## The data
++++++++

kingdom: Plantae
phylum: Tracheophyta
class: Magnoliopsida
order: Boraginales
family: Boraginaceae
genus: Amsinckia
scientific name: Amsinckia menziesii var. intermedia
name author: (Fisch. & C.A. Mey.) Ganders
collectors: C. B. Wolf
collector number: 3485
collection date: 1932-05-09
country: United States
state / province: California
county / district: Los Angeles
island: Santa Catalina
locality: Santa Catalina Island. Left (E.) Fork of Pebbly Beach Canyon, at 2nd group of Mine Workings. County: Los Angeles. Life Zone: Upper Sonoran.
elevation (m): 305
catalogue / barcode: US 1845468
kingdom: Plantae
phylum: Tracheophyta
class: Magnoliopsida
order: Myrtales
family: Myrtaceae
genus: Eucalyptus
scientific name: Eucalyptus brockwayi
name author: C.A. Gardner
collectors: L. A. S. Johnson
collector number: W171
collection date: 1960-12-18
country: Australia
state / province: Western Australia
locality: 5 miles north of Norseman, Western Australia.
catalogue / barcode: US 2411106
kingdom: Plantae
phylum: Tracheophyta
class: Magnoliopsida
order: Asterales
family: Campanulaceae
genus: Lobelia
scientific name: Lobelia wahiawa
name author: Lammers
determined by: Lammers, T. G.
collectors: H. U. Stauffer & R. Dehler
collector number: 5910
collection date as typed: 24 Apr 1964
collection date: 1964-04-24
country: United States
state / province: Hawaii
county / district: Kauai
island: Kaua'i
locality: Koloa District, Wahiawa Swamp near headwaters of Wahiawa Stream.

++++++++

## Your instructions
Could you arrange all of the lines above as a JSON list of strings, one string per line, leaving out any blank lines?

## Output for this exercise
[
  "kingdom: Plantae",
  "phylum: Tracheophyta",
  "class: Magnoliopsida",
  "order: Boraginales",
  "family: Boraginaceae",
  "genus: Amsinckia",
  "scientific name: Amsinckia menziesii var. intermedia",
  "name author: (Fisch. & C.A. Mey.) Ganders",
  "collectors: C. B. Wolf",
  "collector number: 3485",
  "collection date: 1932-05-09",
  "country: United States",
  "state / province: California",
  "county / district: Los Angeles",
  "island: Santa Catalina",
  "locality: Santa Catalina Island. Left (E.) Fork of Pebbly Beach Canyon, at 2nd group of Mine Workings. County: Los Angeles. Life Zone: Upper Sonoran.",
  "elevation (m): 305",
  "catalogue / barcode: US 1845468",
  "kingdom: Plantae",
  "phylum: Tracheophyta",
  "class: Magnoliopsida",
  "order: Myrtales",
  "family: Myrtaceae",
  "genus: Eucalyptus",
  "scientific name: Eucalyptus brockwayi",
  "name author: C.A. Gardner",
  "collectors: L. A. S. Johnson",
  "collector number: W171",
  "collection date: 1960-12-18",
  "country: Australia",
  "state / province: Western Australia",
  "locality: 5 miles north of Norseman, Western Australia.",
  "catalogue / barcode: US 2411106",
  "kingdom: Plantae",
  "phylum: Tracheophyta",
  "class: Magnoliopsida",
  "order: Asterales",
  "family: Campanulaceae",
  "genus: Lobelia",
  "scientific name: Lobelia wahiawa",
  "name author: Lammers",
  "determined by: Lammers, T. G.",
  "collectors: H. U. Stauffer & R. Dehler",
  "collector number: 5910",
  "collection date as typed: 24 Apr 1964",
  "collection date: 1964-04-24",
  "country: United States",
  "state / province: Hawaii",
  "county / district: Kauai",
  "island: Kaua'i",
  "locality: Koloa District, Wahiawa Swamp near headwaters of Wahiawa Stream."
]